Review: Banderas as Almodovar is a triumph of subtlety, wit
“Don’t get that storyteller look,” film director Salvador Mallo’s elderly mother admonishes him at one point in “Pain and Glory.” It’s hard not to chuckle, because the character is a thinly veiled stand-in for Pedro Almodovar himself _ the film’s director, of course, but also one of the great storytellers in cinema today.
Mallo’s mother is telling her son that she doesn’t want to be fodder for his films. But as Almodóvar’s many fans well know, that’s impossible; the Spanish legend has used his late mother, his childhood, his craft, his sexuality and almost everything else about his life to make his brilliantly eclectic films over the decades.
And here, he’s doing it more than ever. Though significant parts are fictionalized, “Pain and Glory” is a deeply personal quasi-autobiography starring, happily for us, Antonio Banderas, Almodovar’s longtime collaborator. Though Banderas apparently wears some of the director’s real clothing, this is not an exercise in mimicry; it’s an exquisitely lived-in performance by an actor who so grasps the essence of the man he’s portraying that he can be as subtle as he wants, like the quietest notes on a finely tuned instrument.

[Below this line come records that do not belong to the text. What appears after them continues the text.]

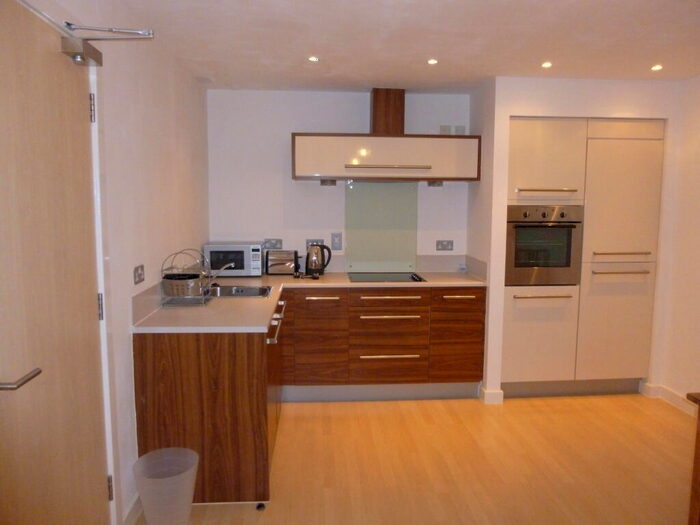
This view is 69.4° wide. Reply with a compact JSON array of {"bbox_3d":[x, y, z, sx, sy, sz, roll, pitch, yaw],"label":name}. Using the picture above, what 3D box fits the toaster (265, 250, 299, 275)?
[{"bbox_3d":[-0.541,0.005,4.077,0.253,0.213,0.165,0,6,-4],"label":"toaster"}]

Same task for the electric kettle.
[{"bbox_3d":[-0.252,-0.017,4.087,0.205,0.255,0.145,0,6,-4],"label":"electric kettle"}]

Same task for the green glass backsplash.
[{"bbox_3d":[0.267,-0.287,4.229,0.606,0.765,0.012,0,6,-4],"label":"green glass backsplash"}]

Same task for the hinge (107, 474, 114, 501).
[{"bbox_3d":[-0.963,0.898,2.024,0.018,0.107,0.030,0,6,-4],"label":"hinge"}]

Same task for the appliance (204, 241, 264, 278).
[{"bbox_3d":[-0.896,-0.014,3.991,0.428,0.266,0.315,0,6,-4],"label":"appliance"}]

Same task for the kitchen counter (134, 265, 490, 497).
[{"bbox_3d":[-0.007,0.637,3.365,2.120,0.890,1.880,0,6,-4],"label":"kitchen counter"}]

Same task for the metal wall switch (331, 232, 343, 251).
[{"bbox_3d":[-0.106,-0.174,4.212,0.089,0.145,0.012,0,6,-4],"label":"metal wall switch"}]

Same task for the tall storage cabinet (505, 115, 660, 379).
[{"bbox_3d":[1.715,-0.092,4.072,1.178,1.982,0.580,0,6,-4],"label":"tall storage cabinet"}]

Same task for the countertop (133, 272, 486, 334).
[{"bbox_3d":[-0.006,0.211,3.319,2.120,0.032,1.880,0,6,-4],"label":"countertop"}]

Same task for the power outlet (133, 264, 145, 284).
[{"bbox_3d":[-0.992,0.057,2.400,0.012,0.086,0.140,0,6,-4],"label":"power outlet"}]

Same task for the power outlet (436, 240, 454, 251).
[{"bbox_3d":[0.809,-0.141,4.287,0.147,0.087,0.012,0,6,-4],"label":"power outlet"}]

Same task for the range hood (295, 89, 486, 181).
[{"bbox_3d":[0.278,-1.000,3.988,1.446,0.718,0.340,0,6,-4],"label":"range hood"}]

The film is basically a dialogue between Mallo’s present and his past, at a difficult crossroads. He’s achieved fame and wealth but no longer fits the provocateur label he once had. He lives alone (in an eye-popping, art-filled apartment modeled on Almodovar’s own). He suffers from tinnitus, migraines, back pain from a recent operation, and a disturbing choking reflex when eating. And he suffers mentally, too, from anxiety and depression, not to mention grief over the recent death of his mother.